SOAR, The Physiatry Medical Group
 

 

SOAR: The Physiatry Medical Group FAQ

Is surgery usually required for disc herniations?

No.

Interestingly, we were the pioneers who first discovered through our scientific research that disc herniations rarely require surgery. Our peer reviewed scientific publications have been corroborated by many other centers around the world. Our data demonstrated that disc herniations of the lumbar region (low back) can be treated without surgery greater than 90% of the time, and herniations in the cervical region (neck) can be treated over 80% of the time non-surgically. Despite this compelling scientific data, most surgeons continue to recommend early surgical intervention for this treatable condition. Therefore, be certain to obtain a second opinion before pursuing any spine surgery?

I have been told I should have a spinal fusion, what are my options?

Spinal fusion is a risky surgery, with poor outcome results.

Spinal fusion for back pain that is not associated with a fracture, cancer or severe scoliosis is rarely if ever indicated. Based upon published scientific studies only 60% of fusion patients obtain even partial pain relief. In addition, the complication rates are high and the need for subsequent surgery within 5 years following the original surgery occurs at a rate of 10-20%.

Can exercise really prevent back pain?

Yes.

Scientific studies clearly validate that specific spine stabilizing exercises can be an effective treatment for a variety of spinal conditions, and can help prevent recurrences.
Additionally, education regarding posture and body mechanics has been shown to reduce work place injuries and disability.

Is disc replacement a viable option for me?

In the future disc replacement may be shown to be beneficial. At this time the technology is experimental, cumbersome and has potential for serious complications. We advise our patients to avoid fusion surgery and hold off on disc replacement until the technology is proven to be safe and effective. We predict that in the next 5 years disc replacement may be a viable option for certain severe chronic degenerative conditions. Meanwhile, do not be misled by media reports and inflated marketing claims.

Is acupuncture beneficial in the treatment of spinal pain?

Yes.
Published peer reviewed scientific data support the use of acupuncture for the treatment of spinal pain. We have been performing acupuncture for over 25 years with great success. Long before “complimentary” medicine became fashionable, this group has used acupuncture and other non-traditional eastern techniques to improve patient’s health.

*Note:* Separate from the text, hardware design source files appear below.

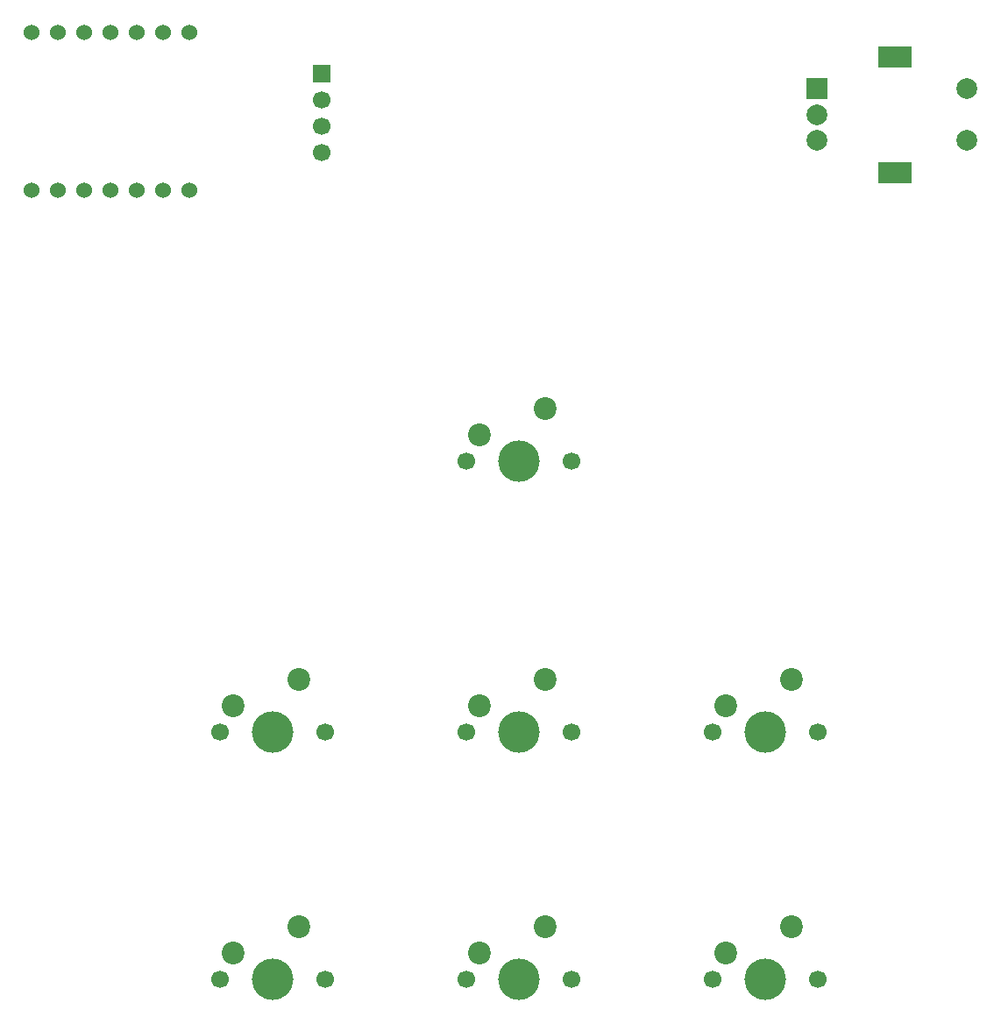
<source format=gbr>
%TF.GenerationSoftware,KiCad,Pcbnew,9.0.6*%
%TF.CreationDate,2025-11-29T00:05:12+05:00*%
%TF.ProjectId,_autosave-hackpad,5f617574-6f73-4617-9665-2d6861636b70,rev?*%
%TF.SameCoordinates,Original*%
%TF.FileFunction,Soldermask,Bot*%
%TF.FilePolarity,Negative*%
%FSLAX46Y46*%
G04 Gerber Fmt 4.6, Leading zero omitted, Abs format (unit mm)*
G04 Created by KiCad (PCBNEW 9.0.6) date 2025-11-29 00:05:12*
%MOMM*%
%LPD*%
G01*
G04 APERTURE LIST*
%ADD10C,1.700000*%
%ADD11R,1.700000X1.700000*%
%ADD12C,4.000000*%
%ADD13C,2.200000*%
%ADD14C,1.524000*%
%ADD15R,2.000000X2.000000*%
%ADD16C,2.000000*%
%ADD17R,3.200000X2.000000*%
G04 APERTURE END LIST*
D10*
%TO.C,VCC1*%
X119062500Y-60722500D03*
X119062500Y-58182500D03*
X119062500Y-55642500D03*
D11*
X119062500Y-53102500D03*
%TD*%
D10*
%TO.C,SW6*%
X156845000Y-140493750D03*
D12*
X161925000Y-140493750D03*
D10*
X167005000Y-140493750D03*
D13*
X164465000Y-135413750D03*
X158115000Y-137953750D03*
%TD*%
D10*
%TO.C,SW3*%
X156845000Y-116681250D03*
D12*
X161925000Y-116681250D03*
D10*
X167005000Y-116681250D03*
D13*
X164465000Y-111601250D03*
X158115000Y-114141250D03*
%TD*%
D10*
%TO.C,SW4*%
X109220000Y-140493750D03*
D12*
X114300000Y-140493750D03*
D10*
X119380000Y-140493750D03*
D13*
X116840000Y-135413750D03*
X110490000Y-137953750D03*
%TD*%
D14*
%TO.C,U1*%
X91048500Y-49080000D03*
X93588500Y-49080000D03*
X96128500Y-49080000D03*
X98668500Y-49080000D03*
X101208500Y-49080000D03*
X103748500Y-49080000D03*
X106288500Y-49080000D03*
X106288500Y-64320000D03*
X103748500Y-64320000D03*
X101208500Y-64320000D03*
X98668500Y-64320000D03*
X96128500Y-64320000D03*
X93588500Y-64320000D03*
X91048500Y-64320000D03*
%TD*%
D15*
%TO.C,ENC1*%
X166898750Y-54531250D03*
D16*
X166898750Y-59531250D03*
X166898750Y-57031250D03*
D17*
X174398750Y-51431250D03*
X174398750Y-62631250D03*
D16*
X181398750Y-59531250D03*
X181398750Y-54531250D03*
%TD*%
D10*
%TO.C,SW2*%
X133032500Y-116681250D03*
D12*
X138112500Y-116681250D03*
D10*
X143192500Y-116681250D03*
D13*
X140652500Y-111601250D03*
X134302500Y-114141250D03*
%TD*%
D10*
%TO.C,SW1*%
X109220000Y-116681250D03*
D12*
X114300000Y-116681250D03*
D10*
X119380000Y-116681250D03*
D13*
X116840000Y-111601250D03*
X110490000Y-114141250D03*
%TD*%
D10*
%TO.C,SW7*%
X133032500Y-90487500D03*
D12*
X138112500Y-90487500D03*
D10*
X143192500Y-90487500D03*
D13*
X140652500Y-85407500D03*
X134302500Y-87947500D03*
%TD*%
D10*
%TO.C,SW5*%
X133032500Y-140493750D03*
D12*
X138112500Y-140493750D03*
D10*
X143192500Y-140493750D03*
D13*
X140652500Y-135413750D03*
X134302500Y-137953750D03*
%TD*%
M02*

</source>
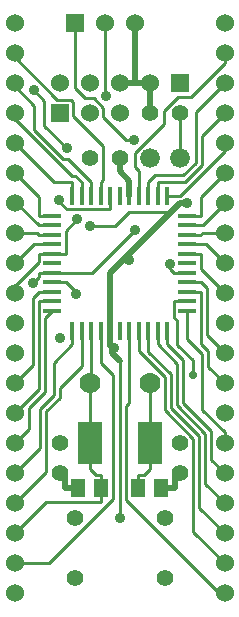
<source format=gtl>
G04 (created by PCBNEW (2013-mar-13)-testing) date Wed 17 Sep 2014 03:38:06 PM PDT*
%MOIN*%
G04 Gerber Fmt 3.4, Leading zero omitted, Abs format*
%FSLAX34Y34*%
G01*
G70*
G90*
G04 APERTURE LIST*
%ADD10C,0.005906*%
%ADD11C,0.055000*%
%ADD12R,0.051200X0.059000*%
%ADD13C,0.066000*%
%ADD14R,0.016000X0.060000*%
%ADD15R,0.060000X0.016000*%
%ADD16R,0.060000X0.060000*%
%ADD17C,0.060000*%
%ADD18C,0.070000*%
%ADD19R,0.080000X0.140000*%
%ADD20C,0.035000*%
%ADD21C,0.028000*%
%ADD22C,0.010000*%
%ADD23C,0.020000*%
G04 APERTURE END LIST*
G54D10*
G54D11*
X57500Y-32000D03*
X56500Y-32000D03*
X59500Y-41500D03*
X59500Y-42500D03*
X55500Y-41500D03*
X55500Y-42500D03*
G54D12*
X56875Y-43000D03*
X56125Y-43000D03*
X58125Y-43000D03*
X58875Y-43000D03*
G54D13*
X58500Y-32000D03*
X59500Y-32000D03*
G54D14*
X57500Y-33250D03*
X57185Y-33250D03*
X56870Y-33250D03*
X56555Y-33250D03*
X56240Y-33250D03*
X55925Y-33250D03*
X57815Y-33250D03*
X58130Y-33250D03*
X58445Y-33250D03*
X58760Y-33250D03*
X59075Y-33250D03*
X57500Y-37750D03*
X57185Y-37750D03*
X56870Y-37750D03*
X56555Y-37750D03*
X56240Y-37750D03*
X55925Y-37750D03*
X57815Y-37750D03*
X58130Y-37750D03*
X58445Y-37750D03*
X58760Y-37750D03*
X59075Y-37750D03*
G54D15*
X55250Y-35500D03*
X59750Y-35500D03*
X55250Y-35815D03*
X59750Y-35815D03*
X59750Y-36130D03*
X55250Y-36130D03*
X55250Y-36445D03*
X59750Y-36445D03*
X59750Y-36760D03*
X55250Y-36760D03*
X55250Y-37075D03*
X59750Y-37075D03*
X59750Y-35185D03*
X55250Y-35185D03*
X55250Y-34870D03*
X59750Y-34870D03*
X59750Y-34555D03*
X55250Y-34555D03*
X55250Y-34240D03*
X59750Y-34240D03*
X59750Y-33925D03*
X55250Y-33925D03*
G54D16*
X56000Y-27500D03*
G54D17*
X57000Y-27500D03*
X58000Y-27500D03*
X54000Y-27500D03*
X54000Y-28500D03*
X54000Y-29500D03*
X54000Y-30500D03*
X54000Y-31500D03*
X54000Y-32500D03*
X54000Y-33500D03*
X54000Y-34500D03*
X54000Y-35500D03*
X54000Y-36500D03*
X54000Y-37500D03*
X54000Y-38500D03*
X54000Y-39500D03*
X54000Y-40500D03*
X54000Y-41500D03*
X54000Y-42500D03*
X54000Y-43500D03*
X54000Y-44500D03*
X54000Y-45500D03*
X54000Y-46500D03*
G54D16*
X55500Y-30500D03*
G54D17*
X55500Y-29500D03*
X56500Y-30500D03*
X56500Y-29500D03*
X57500Y-30500D03*
X57500Y-29500D03*
X61000Y-27500D03*
X61000Y-28500D03*
X61000Y-29500D03*
X61000Y-30500D03*
X61000Y-31500D03*
X61000Y-32500D03*
X61000Y-33500D03*
X61000Y-34500D03*
X61000Y-35500D03*
X61000Y-36500D03*
X61000Y-37500D03*
X61000Y-38500D03*
X61000Y-39500D03*
X61000Y-40500D03*
X61000Y-41500D03*
X61000Y-42500D03*
X61000Y-43500D03*
X61000Y-44500D03*
X61000Y-45500D03*
X61000Y-46500D03*
G54D11*
X59500Y-30500D03*
X58500Y-30500D03*
X59000Y-44000D03*
X59000Y-46000D03*
X56000Y-44000D03*
X56000Y-46000D03*
G54D18*
X56500Y-39500D03*
X58500Y-39500D03*
G54D19*
X56500Y-41500D03*
X58500Y-41500D03*
G54D16*
X59500Y-29500D03*
G54D17*
X58500Y-29500D03*
G54D20*
X55500Y-38000D03*
X57800Y-35400D03*
X56500Y-34250D03*
X57500Y-44000D03*
X57314Y-38333D03*
X59750Y-33500D03*
X54632Y-29728D03*
X55727Y-31671D03*
X55484Y-33397D03*
G54D21*
X59928Y-39228D03*
G54D20*
X56074Y-34035D03*
X57052Y-29937D03*
X58000Y-34400D03*
X57975Y-31378D03*
X54615Y-36150D03*
X56036Y-36521D03*
X59162Y-35523D03*
G54D22*
X57700Y-35300D02*
X57800Y-35400D01*
X59200Y-33800D02*
X57800Y-33800D01*
X57350Y-34250D02*
X56500Y-34250D01*
X57800Y-33800D02*
X57350Y-34250D01*
X57500Y-39250D02*
X57500Y-44000D01*
X57500Y-39250D02*
X57500Y-38750D01*
G54D23*
X57500Y-38750D02*
X57250Y-38500D01*
X57250Y-38500D02*
X57250Y-38398D01*
X57250Y-38398D02*
X57314Y-38333D01*
X57185Y-37750D02*
X57185Y-38250D01*
X57231Y-38250D02*
X57185Y-38250D01*
X57314Y-38333D02*
X57231Y-38250D01*
X59750Y-33500D02*
X59500Y-33500D01*
X59500Y-33500D02*
X59200Y-33800D01*
X57185Y-35815D02*
X57185Y-37750D01*
X58750Y-34250D02*
X57700Y-35300D01*
X57700Y-35300D02*
X57185Y-35815D01*
X59200Y-33800D02*
X58750Y-34250D01*
X58500Y-29500D02*
X58500Y-30500D01*
X58000Y-27500D02*
X58000Y-29500D01*
X58000Y-29500D02*
X58500Y-29500D01*
X58500Y-29500D02*
X57500Y-29500D01*
X55668Y-42668D02*
X55668Y-43000D01*
X55500Y-42500D02*
X55668Y-42668D01*
X56125Y-43000D02*
X55668Y-43000D01*
X59331Y-42668D02*
X59331Y-43000D01*
X59500Y-42500D02*
X59331Y-42668D01*
X58875Y-43000D02*
X59331Y-43000D01*
G54D22*
X59500Y-30500D02*
X59500Y-32000D01*
X58130Y-32409D02*
X58130Y-33250D01*
X58003Y-32283D02*
X58130Y-32409D01*
X58003Y-31813D02*
X58003Y-32283D01*
X58966Y-30850D02*
X58003Y-31813D01*
X58966Y-30431D02*
X58966Y-30850D01*
X59448Y-29950D02*
X58966Y-30431D01*
X59865Y-29950D02*
X59448Y-29950D01*
X61000Y-28815D02*
X59865Y-29950D01*
X61000Y-28500D02*
X61000Y-28815D01*
X58675Y-32568D02*
X58445Y-32799D01*
X59612Y-32568D02*
X58675Y-32568D01*
X60037Y-32143D02*
X59612Y-32568D01*
X60037Y-30462D02*
X60037Y-32143D01*
X61000Y-29500D02*
X60037Y-30462D01*
X58445Y-33250D02*
X58445Y-32799D01*
X58760Y-33250D02*
X58760Y-32799D01*
X60237Y-31262D02*
X61000Y-30500D01*
X60237Y-32226D02*
X60237Y-31262D01*
X59664Y-32799D02*
X60237Y-32226D01*
X58760Y-32799D02*
X59664Y-32799D01*
X61000Y-31747D02*
X61000Y-31500D01*
X59497Y-33250D02*
X61000Y-31747D01*
X59075Y-33250D02*
X59497Y-33250D01*
X60200Y-33299D02*
X60200Y-33925D01*
X61000Y-32500D02*
X60200Y-33299D01*
X59750Y-33925D02*
X60200Y-33925D01*
X60260Y-34240D02*
X59750Y-34240D01*
X61000Y-33500D02*
X60260Y-34240D01*
X60255Y-34500D02*
X60200Y-34555D01*
X61000Y-34500D02*
X60255Y-34500D01*
X59750Y-34555D02*
X60200Y-34555D01*
X60370Y-34870D02*
X59750Y-34870D01*
X61000Y-35500D02*
X60370Y-34870D01*
X55739Y-33700D02*
X57185Y-33700D01*
X55484Y-33445D02*
X55739Y-33700D01*
X55484Y-33397D02*
X55484Y-33445D01*
X57185Y-33250D02*
X57185Y-33700D01*
X54988Y-30931D02*
X55727Y-31671D01*
X54988Y-30085D02*
X54988Y-30931D01*
X54632Y-29728D02*
X54988Y-30085D01*
X56933Y-32736D02*
X56870Y-32799D01*
X56933Y-31575D02*
X56933Y-32736D01*
X55950Y-30592D02*
X56933Y-31575D01*
X55950Y-30127D02*
X55950Y-30592D01*
X55872Y-30049D02*
X55950Y-30127D01*
X55413Y-30049D02*
X55872Y-30049D01*
X54000Y-28636D02*
X55413Y-30049D01*
X54000Y-28500D02*
X54000Y-28636D01*
X56870Y-33250D02*
X56870Y-32799D01*
X56555Y-33250D02*
X56555Y-32799D01*
X54000Y-29588D02*
X54000Y-29500D01*
X54658Y-30247D02*
X54000Y-29588D01*
X54658Y-31062D02*
X54658Y-30247D01*
X55626Y-32029D02*
X54658Y-31062D01*
X55784Y-32029D02*
X55626Y-32029D01*
X56555Y-32799D02*
X55784Y-32029D01*
X56025Y-32584D02*
X56240Y-32799D01*
X55898Y-32584D02*
X56025Y-32584D01*
X54000Y-30686D02*
X55898Y-32584D01*
X54000Y-30500D02*
X54000Y-30686D01*
X56240Y-33250D02*
X56240Y-32799D01*
X55299Y-32799D02*
X55925Y-32799D01*
X54000Y-31500D02*
X55299Y-32799D01*
X55925Y-33250D02*
X55925Y-32799D01*
X54799Y-33299D02*
X54000Y-32500D01*
X54799Y-33925D02*
X54799Y-33299D01*
X55250Y-33925D02*
X54799Y-33925D01*
X55250Y-34240D02*
X54799Y-34240D01*
X54059Y-33500D02*
X54799Y-34240D01*
X54000Y-33500D02*
X54059Y-33500D01*
X54744Y-34500D02*
X54799Y-34555D01*
X54000Y-34500D02*
X54744Y-34500D01*
X55250Y-34555D02*
X54799Y-34555D01*
X60818Y-46500D02*
X61000Y-46500D01*
X57718Y-43399D02*
X60818Y-46500D01*
X57718Y-40255D02*
X57718Y-43399D01*
X57815Y-40158D02*
X57718Y-40255D01*
X57815Y-37750D02*
X57815Y-40158D01*
X58130Y-38419D02*
X58130Y-37750D01*
X59003Y-39292D02*
X58130Y-38419D01*
X59003Y-40397D02*
X59003Y-39292D01*
X59949Y-41343D02*
X59003Y-40397D01*
X59949Y-44449D02*
X59949Y-41343D01*
X61000Y-45500D02*
X59949Y-44449D01*
X58445Y-38443D02*
X58445Y-37750D01*
X59203Y-39201D02*
X58445Y-38443D01*
X59203Y-40314D02*
X59203Y-39201D01*
X60149Y-41260D02*
X59203Y-40314D01*
X60149Y-43649D02*
X60149Y-41260D01*
X61000Y-44500D02*
X60149Y-43649D01*
X59403Y-38843D02*
X58760Y-38200D01*
X59403Y-40231D02*
X59403Y-38843D01*
X60349Y-41177D02*
X59403Y-40231D01*
X60349Y-42849D02*
X60349Y-41177D01*
X61000Y-43500D02*
X60349Y-42849D01*
X58760Y-37750D02*
X58760Y-38200D01*
X59075Y-37750D02*
X59075Y-38200D01*
X59603Y-38728D02*
X59075Y-38200D01*
X59603Y-40148D02*
X59603Y-38728D01*
X60549Y-41094D02*
X59603Y-40148D01*
X60549Y-42049D02*
X60549Y-41094D01*
X61000Y-42500D02*
X60549Y-42049D01*
X59750Y-38012D02*
X59750Y-37075D01*
X60253Y-38516D02*
X59750Y-38012D01*
X60253Y-40390D02*
X60253Y-38516D01*
X61000Y-41137D02*
X60253Y-40390D01*
X61000Y-41500D02*
X61000Y-41137D01*
X59750Y-36760D02*
X59299Y-36760D01*
X59928Y-38718D02*
X59928Y-39228D01*
X59417Y-38207D02*
X59928Y-38718D01*
X59417Y-37417D02*
X59417Y-38207D01*
X59299Y-37299D02*
X59417Y-37417D01*
X59299Y-36760D02*
X59299Y-37299D01*
X59750Y-36445D02*
X60200Y-36445D01*
X60200Y-38179D02*
X60200Y-36445D01*
X60453Y-38433D02*
X60200Y-38179D01*
X60453Y-38953D02*
X60453Y-38433D01*
X61000Y-39500D02*
X60453Y-38953D01*
X57000Y-29884D02*
X57000Y-27500D01*
X57052Y-29937D02*
X57000Y-29884D01*
X55700Y-34409D02*
X56074Y-34035D01*
X55700Y-35185D02*
X55700Y-34409D01*
X55250Y-35185D02*
X55700Y-35185D01*
X55250Y-35185D02*
X54799Y-35185D01*
X54000Y-36241D02*
X54000Y-36500D01*
X54799Y-35441D02*
X54000Y-36241D01*
X54799Y-35185D02*
X54799Y-35441D01*
X56585Y-35815D02*
X58002Y-34397D01*
X55250Y-35815D02*
X56585Y-35815D01*
X57721Y-31378D02*
X57975Y-31378D01*
X56950Y-30607D02*
X57721Y-31378D01*
X56950Y-30313D02*
X56950Y-30607D01*
X56636Y-30000D02*
X56950Y-30313D01*
X56355Y-30000D02*
X56636Y-30000D01*
X56000Y-29644D02*
X56355Y-30000D01*
X56000Y-27500D02*
X56000Y-29644D01*
X55250Y-35815D02*
X54799Y-35815D01*
X54799Y-35966D02*
X54615Y-36150D01*
X54799Y-35815D02*
X54799Y-35966D01*
X56036Y-36466D02*
X56036Y-36521D01*
X55700Y-36130D02*
X56036Y-36466D01*
X55250Y-36130D02*
X55700Y-36130D01*
X54599Y-36645D02*
X54799Y-36445D01*
X54599Y-38900D02*
X54599Y-36645D01*
X54000Y-39500D02*
X54599Y-38900D01*
X55250Y-36445D02*
X54799Y-36445D01*
X54799Y-39700D02*
X54799Y-36760D01*
X54000Y-40500D02*
X54799Y-39700D01*
X55250Y-36760D02*
X54799Y-36760D01*
X55000Y-37324D02*
X55250Y-37075D01*
X55000Y-39795D02*
X55000Y-37324D01*
X54476Y-40318D02*
X55000Y-39795D01*
X54476Y-41023D02*
X54476Y-40318D01*
X54000Y-41500D02*
X54476Y-41023D01*
X55925Y-37750D02*
X55925Y-38200D01*
X55306Y-38818D02*
X55925Y-38200D01*
X55306Y-39900D02*
X55306Y-38818D01*
X54850Y-40357D02*
X55306Y-39900D01*
X54850Y-41649D02*
X54850Y-40357D01*
X54000Y-42500D02*
X54850Y-41649D01*
X56240Y-38915D02*
X56240Y-37750D01*
X55506Y-39648D02*
X56240Y-38915D01*
X55506Y-39983D02*
X55506Y-39648D01*
X55050Y-40440D02*
X55506Y-39983D01*
X55050Y-42449D02*
X55050Y-40440D01*
X54000Y-43500D02*
X55050Y-42449D01*
X59750Y-35185D02*
X60200Y-35185D01*
X60200Y-35700D02*
X60200Y-35185D01*
X61000Y-36500D02*
X60200Y-35700D01*
X59750Y-35815D02*
X59299Y-35815D01*
X59162Y-35677D02*
X59162Y-35523D01*
X59299Y-35815D02*
X59162Y-35677D01*
X59750Y-36130D02*
X60200Y-36130D01*
X60400Y-36330D02*
X60200Y-36130D01*
X60400Y-37900D02*
X60400Y-36330D01*
X61000Y-38500D02*
X60400Y-37900D01*
X54630Y-34870D02*
X55250Y-34870D01*
X54000Y-35500D02*
X54630Y-34870D01*
G54D23*
X57500Y-32434D02*
X57500Y-32000D01*
X57815Y-32749D02*
X57500Y-32434D01*
X57815Y-33250D02*
X57815Y-32749D01*
G54D22*
X58295Y-42554D02*
X58125Y-42554D01*
X58500Y-42350D02*
X58295Y-42554D01*
X58500Y-41500D02*
X58500Y-42350D01*
X58125Y-43000D02*
X58125Y-42554D01*
X58500Y-39500D02*
X58500Y-41500D01*
X56870Y-38825D02*
X56870Y-37750D01*
X57281Y-39237D02*
X56870Y-38825D01*
X57281Y-43372D02*
X57281Y-39237D01*
X55153Y-45500D02*
X57281Y-43372D01*
X54000Y-45500D02*
X55153Y-45500D01*
X55054Y-43445D02*
X54000Y-44500D01*
X56875Y-43445D02*
X55054Y-43445D01*
X56875Y-43000D02*
X56875Y-43445D01*
X56555Y-39445D02*
X56555Y-37750D01*
X56500Y-39500D02*
X56555Y-39445D01*
X56500Y-39500D02*
X56500Y-41500D01*
X56704Y-42554D02*
X56875Y-42554D01*
X56500Y-42350D02*
X56704Y-42554D01*
X56500Y-41500D02*
X56500Y-42350D01*
X56875Y-43000D02*
X56875Y-42554D01*
M02*

</source>
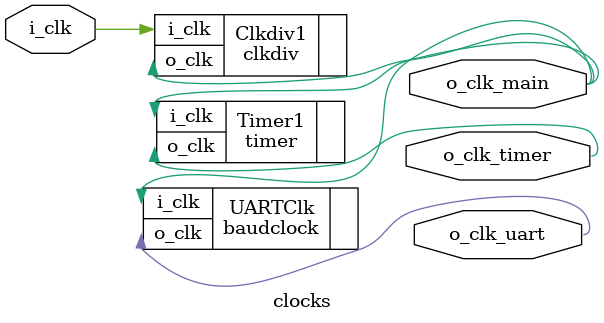
<source format=v>
module clocks(
    input  i_clk,
    output o_clk_main, // slow clock for logic ann
    output o_clk_uart, // bauds
    output o_clk_timer // restart timer
);

clkdiv Clkdiv1(
    .i_clk(i_clk),
    .o_clk(o_clk_main)
);

/* Automatic restart */
timer Timer1 (
   .i_clk(o_clk_main),
   .o_clk(o_clk_timer)
);


baudclock UARTClk(
    .i_clk(o_clk_main),
    .o_clk(o_clk_uart)
);

endmodule

</source>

Does yoga and Pilates play a role in my treatment plan?

Yes.

We have been using yoga, pilates, feldenkrais techniques and tai chi training for over 25 years in our practice. We incorporate many different forms of exercise and balance training to improve our patient’s spinal performance and health.

Why should I see a physiatrist *?

When speaking of surgeons it has been said that, “when you have a hammer in your hand everything looks like a nail”. As opposed to a surgeon, a physiatrist is trained to evaluate and treat the patient as whole, and not cubbyhole the patient into a surgical procedure. The physiatrist will make an accurate diagnosis, pinpoint the physical and emotional barriers to recovery and develop a rehabilitation and care plan to optimize your performance. Most conditions do not require surgery. However, if surgery is required the physiatrist can determine the type and timing of the surgery required and, make the appropriate referral to the best spinal surgeon to perform the surgery necessary (no more and no less than is required). The physiatrist will then orchestrate the post-operative rehabilitation to get you back on your feet in the shortest period of time possible

*A physiatrist is a physician who has been specialty trained in Physical Medicine and Rehabilitation (PM&R). All of our physicians are board certified. This means that all the physicians earned M.D. degrees and then went on for a minimum of 3 years of residency training in PM&R. Following this they sat for a rigorous written exam and an oral examination that was administered and graded by the American Board of Physical Medicine and Rehabilitation. Each one of the physicians then underwent additional training in neurophysiology and the performance of electro-diagnostic studies. Additionally, they underwent post-graduate training in spinal injections, acupuncture and spinal diagnostics.